Zinedine Zidane dilanda ujian. Real Madrid, tim yang dilatihnya sejak awal 2016, tengah mengalami periode buruk. Sudah pasti alarm bahaya menghantui juru taktik asal Prancis itu. Pasalnya, klub yang ia besut sering mengklaim diri nomor satu di dunia. Sah-sah saja jika melihat catatan trofi Los Blancos.

Dengan torehan 12 gelar Liga Champions, belum ada satu pun klub di Eropa yang menandingi kedigdayaan El Real. Hanya AC Milan paling mendekati dengan tujuh trofi Liga Champions. Plus sejumlah piala domestik dan interkontinental.

Dalam konteks harga diri, ada kebanggaan di kamar ganti Los Merengues. Para pemain dan fan ketiban gengsinya. Namun, tingginya standar si putih berdampak pada kerasnya pengelolaan manajemen. Secara khusus, dalam mengatur jabatan pelatih, Madrid tak pandang bulu. Jika sudah agak melenceng dari target klub, langsung didepak. Itu belakangan terjadi di era sepak bola modern.

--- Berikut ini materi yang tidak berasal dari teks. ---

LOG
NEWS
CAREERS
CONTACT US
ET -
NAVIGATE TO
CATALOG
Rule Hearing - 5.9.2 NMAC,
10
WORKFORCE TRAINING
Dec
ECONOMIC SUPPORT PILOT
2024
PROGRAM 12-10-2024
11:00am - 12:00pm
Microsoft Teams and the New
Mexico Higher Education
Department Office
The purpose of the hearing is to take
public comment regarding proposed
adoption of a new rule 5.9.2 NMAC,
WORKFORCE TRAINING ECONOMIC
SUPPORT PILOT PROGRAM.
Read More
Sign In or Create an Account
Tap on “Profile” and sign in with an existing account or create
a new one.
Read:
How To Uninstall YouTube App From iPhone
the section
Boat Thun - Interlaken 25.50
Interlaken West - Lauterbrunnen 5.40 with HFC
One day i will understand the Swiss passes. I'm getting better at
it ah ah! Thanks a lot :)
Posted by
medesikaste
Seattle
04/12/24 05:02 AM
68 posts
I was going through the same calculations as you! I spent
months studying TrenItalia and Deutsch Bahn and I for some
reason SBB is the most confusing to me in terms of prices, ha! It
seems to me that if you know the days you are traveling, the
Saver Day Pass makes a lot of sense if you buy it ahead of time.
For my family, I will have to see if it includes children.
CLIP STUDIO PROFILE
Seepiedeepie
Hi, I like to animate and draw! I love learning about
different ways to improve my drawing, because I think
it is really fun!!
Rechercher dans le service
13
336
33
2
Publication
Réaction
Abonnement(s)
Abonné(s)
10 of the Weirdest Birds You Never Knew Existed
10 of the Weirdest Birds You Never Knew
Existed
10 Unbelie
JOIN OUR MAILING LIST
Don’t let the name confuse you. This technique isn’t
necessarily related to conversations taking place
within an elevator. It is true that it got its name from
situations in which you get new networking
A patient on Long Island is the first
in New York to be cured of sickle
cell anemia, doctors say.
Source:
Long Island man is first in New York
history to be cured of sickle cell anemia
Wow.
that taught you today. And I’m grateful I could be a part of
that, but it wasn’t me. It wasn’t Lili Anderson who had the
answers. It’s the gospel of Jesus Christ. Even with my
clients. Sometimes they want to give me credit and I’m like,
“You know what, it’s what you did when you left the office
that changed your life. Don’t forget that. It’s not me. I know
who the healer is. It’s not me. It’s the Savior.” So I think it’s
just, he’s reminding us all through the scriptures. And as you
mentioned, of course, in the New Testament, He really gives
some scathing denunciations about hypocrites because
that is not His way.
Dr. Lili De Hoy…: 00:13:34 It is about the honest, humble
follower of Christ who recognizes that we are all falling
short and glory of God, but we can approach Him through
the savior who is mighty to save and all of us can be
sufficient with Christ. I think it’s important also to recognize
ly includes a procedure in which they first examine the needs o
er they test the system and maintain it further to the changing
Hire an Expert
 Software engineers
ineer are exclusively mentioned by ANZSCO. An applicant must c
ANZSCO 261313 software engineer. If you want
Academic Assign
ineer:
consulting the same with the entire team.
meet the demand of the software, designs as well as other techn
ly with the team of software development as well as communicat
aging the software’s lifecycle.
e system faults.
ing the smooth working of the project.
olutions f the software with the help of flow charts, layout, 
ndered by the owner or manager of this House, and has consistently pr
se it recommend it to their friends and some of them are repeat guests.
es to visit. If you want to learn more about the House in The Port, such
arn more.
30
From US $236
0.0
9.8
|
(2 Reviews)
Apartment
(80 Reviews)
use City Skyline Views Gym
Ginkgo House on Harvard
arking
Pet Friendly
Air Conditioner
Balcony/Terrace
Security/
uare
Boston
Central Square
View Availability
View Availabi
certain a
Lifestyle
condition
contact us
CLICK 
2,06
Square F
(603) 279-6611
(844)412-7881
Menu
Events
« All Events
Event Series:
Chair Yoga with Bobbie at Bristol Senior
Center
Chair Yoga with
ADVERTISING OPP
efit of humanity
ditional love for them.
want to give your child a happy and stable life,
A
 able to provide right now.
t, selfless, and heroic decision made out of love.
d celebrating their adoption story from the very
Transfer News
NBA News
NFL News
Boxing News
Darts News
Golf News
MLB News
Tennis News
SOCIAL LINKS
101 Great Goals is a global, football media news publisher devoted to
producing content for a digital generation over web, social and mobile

Fakta menunjukkan ketika El Real memecat Vicente del Bosque pada 2005 silam. Padahal, ia mendulang hasil memuaskan ketika membawa Raul Gonzales dan rekan-rekan meraih dua gelar Liga Champions dan sepasang trofi La Liga. Sebuah keputusan di luar logika.

Berikutnya setelah era del Bosque, banyak pelatih Madrid tak bisa berbicara banyak di Eropa. Barulah muncul sosok bernama Carlo Ancelotti. Juru taktik asal Italia sanggup mewujudkan mimpi Madridista dengan mempersembahkan gelar Liga Champions ke-10 alias La Decima pada 2013/2014.

Apa yang terjadi, pada musim berikutnya, Don Carlo justru didepak. Alasannya klasik, performa El Real yang dinilai menurun. Hingga di edisi terkini, Los Blancos memiliki entrenador jempolan bernama Zinedine Zidane.

Seperti yang tertera pada kalimat pembuka, eks kapten tim nasional Prancis itu dalam bahaya. Ia bukan sosok tak tergantikan untuk klub sekelas Madrid. Kekalahan dari klub medioker macam Girona menyudutkan Zidane.

Posisi di klasemen semakin jauh dari rival abadi mereka, Barcelona. Ada delapan poin memisahkan dua raksasa La Liga itu. Sebagai juara bertahan, kondisi ini menimbulkan tekanan, baik kepada pemain maupun tentunya untuk pelatih sebagai penanggung jawab.

Situasi makin parah ketika di ajang Liga Champions, Los Blancos dihajar Tottenham Hotspur 1-3 di London. Secara peluang, belum tertutup bagi si Putih untuk meraih semua gelar bergengsi musim ini. Namun, kekalahan demi kekalahan bak tamparan keras.

Zidane berpotensi mengalami nasib nahas seperti Del Bosque dan Don Carlo. Dia bisa dipecat kapan saja. Sekedar catatan, eks gelandang Juventus tersebut mencatat rekor sensasional ketika membawa Madrid mempertahankan gelar Liga Champions.

Sejak format berganti menjadi Liga Champions, baru Zidane pelatih yang mampu membawa sebuah tim merajai kompetisi paling elite benua biru dua musim beruntun. Namun, semua bakal hilang begitu saja jika ia tak segera berbenah.

Madrid sangat 'kejam'. Bisnis di atas segalanya. Seorang legenda macam Iker Casillas pun dibuat tak betah. Apalagi, cuma pelatih yang tugasnya memang membawa klub meraih kemenangan sebanyak mungkin.